The idea can be compared to the infinite monkey theorem, although the Library of Babel is a finite work, albeit an unimaginably large one. The number of ‘books’ in the library, if written down, would be 4,678 digits, and each book is 410 pages long. Somewhere in all this randomly generated text, you could find the cure for cancer, or the winning National Lottery numbers for the next five weeks, along with the names and addresses of the people who will win it. You could even stumble upon your own obituary, detailing when, where and how you will die, and even what your last words will be.

So, does this mean plagiarism of huge articles could happen by pure coincidence?

Not really.
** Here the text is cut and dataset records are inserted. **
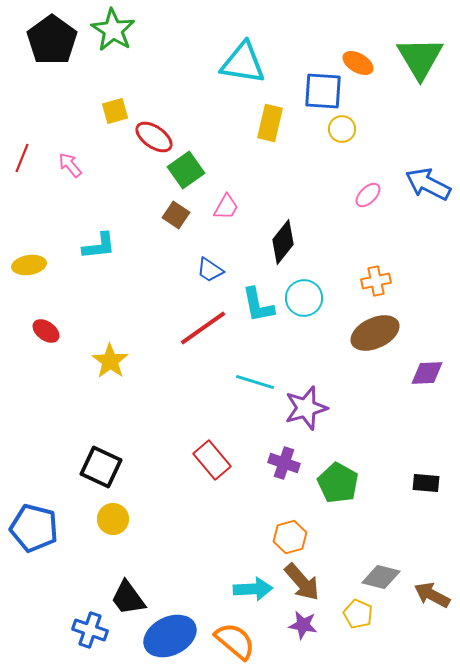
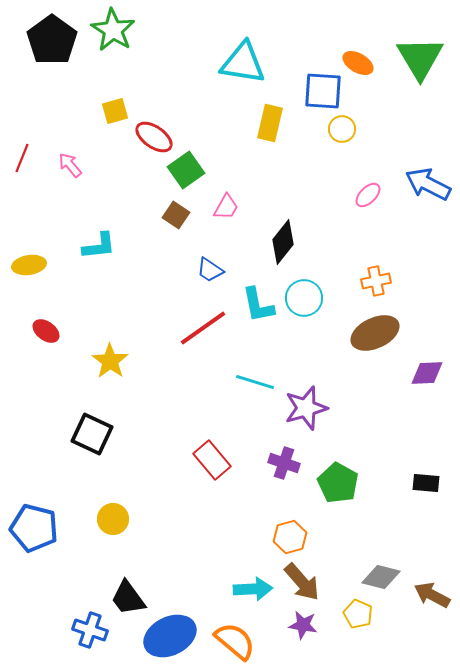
black square at (101, 467): moved 9 px left, 33 px up
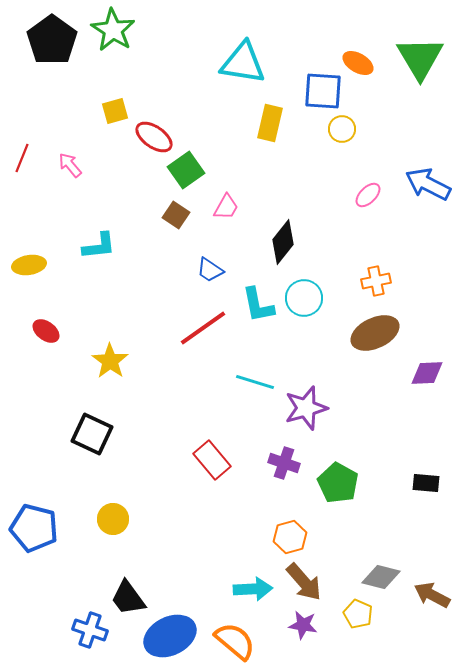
brown arrow at (302, 582): moved 2 px right
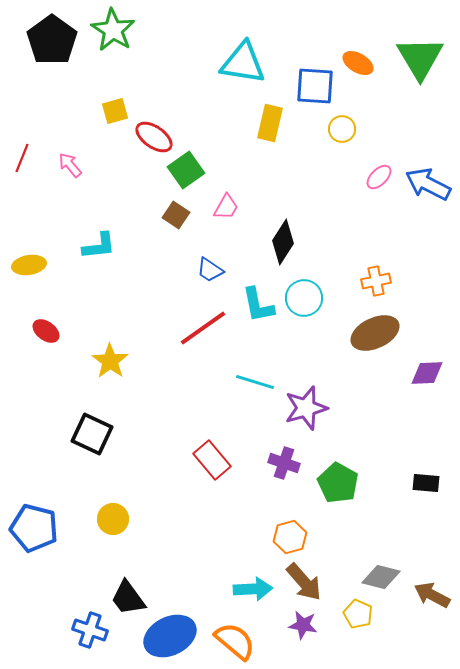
blue square at (323, 91): moved 8 px left, 5 px up
pink ellipse at (368, 195): moved 11 px right, 18 px up
black diamond at (283, 242): rotated 6 degrees counterclockwise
If you go to the Library of Babel and select a random ‘book’, you will almost certainly be greeted with utter nonsense. You can “Anglishize” the text you get so that any real English words are highlight in yellow, and you’ll probably find that the longest word picked out is only five or six characters.

Even the odds of finding a text beginning with a given word like ‘hello’ are ridiculously small. The chance of an ‘h’ cropping up as the first letter is one in 29 (26 letters plus the comma, full stop and space), so ‘he’ as the first two letters would be one in 29 x 29, which is 841. For the full five-letter word ‘hello’, the odds become one in more than 20 million, so you can see how quickly the probability of a coherent passage of text becomes ludicrously small.

This shows that mass plagiarism by accident is all but impossible, so keep your content fresh and original, even though it’s all already sitting in the Library of Babel waiting to be discovered – just like this article!